The sessions devoted to discussing thesis ideas are going to take a third day. So we’re going to adjust the syllabus as follows.
Basically, we’re skipping the Thomson reading on privacy; it’s listed for November 5 on the original syllabus.
Thursday October 31. Thesis topics discussion.
Tuesday November 5. Privacy.
Samuel Warren and Louis Brandeis, “The Right to Privacy,” Harvard Law Review, 4, no. 5 (1890): 193-220.
Thursday November 7. Economic analysis of privacy.
Richard A. Posner, “The Right to Privacy,” Georgia Law Review 12, no. 3 (Spring 1978): 393–422.
Tuesday November 12. Nissenbaum on internet privacy.
Helen Nissenbaum, “A Contextual Approach to Privacy Online,” Daedalus 140, no. 4 (Fall 2011): 32–48.
Thursday November 14. Gerald Dworkin on choice and well-being.
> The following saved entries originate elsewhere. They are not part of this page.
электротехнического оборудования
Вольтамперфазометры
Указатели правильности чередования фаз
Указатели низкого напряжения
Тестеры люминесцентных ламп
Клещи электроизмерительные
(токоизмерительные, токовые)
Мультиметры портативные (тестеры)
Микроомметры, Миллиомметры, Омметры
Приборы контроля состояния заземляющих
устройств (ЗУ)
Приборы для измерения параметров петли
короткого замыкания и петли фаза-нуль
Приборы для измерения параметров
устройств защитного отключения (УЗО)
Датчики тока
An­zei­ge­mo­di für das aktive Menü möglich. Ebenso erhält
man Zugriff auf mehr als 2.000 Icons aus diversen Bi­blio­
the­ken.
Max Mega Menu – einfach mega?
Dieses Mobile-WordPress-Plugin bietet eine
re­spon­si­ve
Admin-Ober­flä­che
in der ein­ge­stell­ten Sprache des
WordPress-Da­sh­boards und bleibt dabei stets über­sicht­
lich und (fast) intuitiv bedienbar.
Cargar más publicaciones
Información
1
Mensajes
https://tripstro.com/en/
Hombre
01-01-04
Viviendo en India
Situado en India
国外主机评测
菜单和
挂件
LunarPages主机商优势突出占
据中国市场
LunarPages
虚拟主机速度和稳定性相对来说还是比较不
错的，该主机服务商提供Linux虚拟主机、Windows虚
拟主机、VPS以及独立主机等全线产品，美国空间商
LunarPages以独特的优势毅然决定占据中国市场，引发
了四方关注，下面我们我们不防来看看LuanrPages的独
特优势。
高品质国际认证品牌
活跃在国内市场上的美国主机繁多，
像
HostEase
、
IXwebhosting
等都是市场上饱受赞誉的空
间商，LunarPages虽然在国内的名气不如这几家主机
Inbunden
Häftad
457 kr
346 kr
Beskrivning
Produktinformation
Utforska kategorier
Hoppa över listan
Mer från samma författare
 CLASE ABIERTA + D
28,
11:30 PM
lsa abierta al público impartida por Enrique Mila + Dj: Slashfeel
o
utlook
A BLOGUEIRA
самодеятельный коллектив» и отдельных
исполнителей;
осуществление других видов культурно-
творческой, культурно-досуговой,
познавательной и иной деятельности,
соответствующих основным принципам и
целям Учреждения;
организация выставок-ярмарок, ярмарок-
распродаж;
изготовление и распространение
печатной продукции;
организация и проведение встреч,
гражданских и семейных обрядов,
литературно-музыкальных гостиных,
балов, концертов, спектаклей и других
Gerald Dworkin, “Is More Choice Better Than Less?” in The Theory and Practice of Autonomy (Cambridge: Cambridge University Press, 1988), 62–81.
Tuesday November 19. Subjective utility.
Daniel Kahneman and Alan B. Krueger, “Developments in the Measurement of Subjective Well-being,” Journal of Economic Perspectives 20, no. 1 (2006): 3–24.
Thursday November 21. Libertarian paternalism, part 1.
Richard H. Thaler and Cass R. Sunstein, Nudge, (Yale University Press, 2008; Penguin paperback, 2010), part I, pp. 1–100.
Tuesday November 26. Libertarian paternalism, part 2.
Thaler and Sunstein, Nudge, parts II-IV, pp. 105-228.
Thursday November 28. Thanksgiving, no class
Tuesday December 3. Criticism of libertarian paternalism.
Mario J. Rizzo and Douglas Glen Whitman, “The Knowledge Problem and the New Paternalism,” Brigham Young University Law Review, 2009, pp. 905-965.
Thursday December 5. Prospectus presentations.
Tuesday December 10. Prospectus presentations.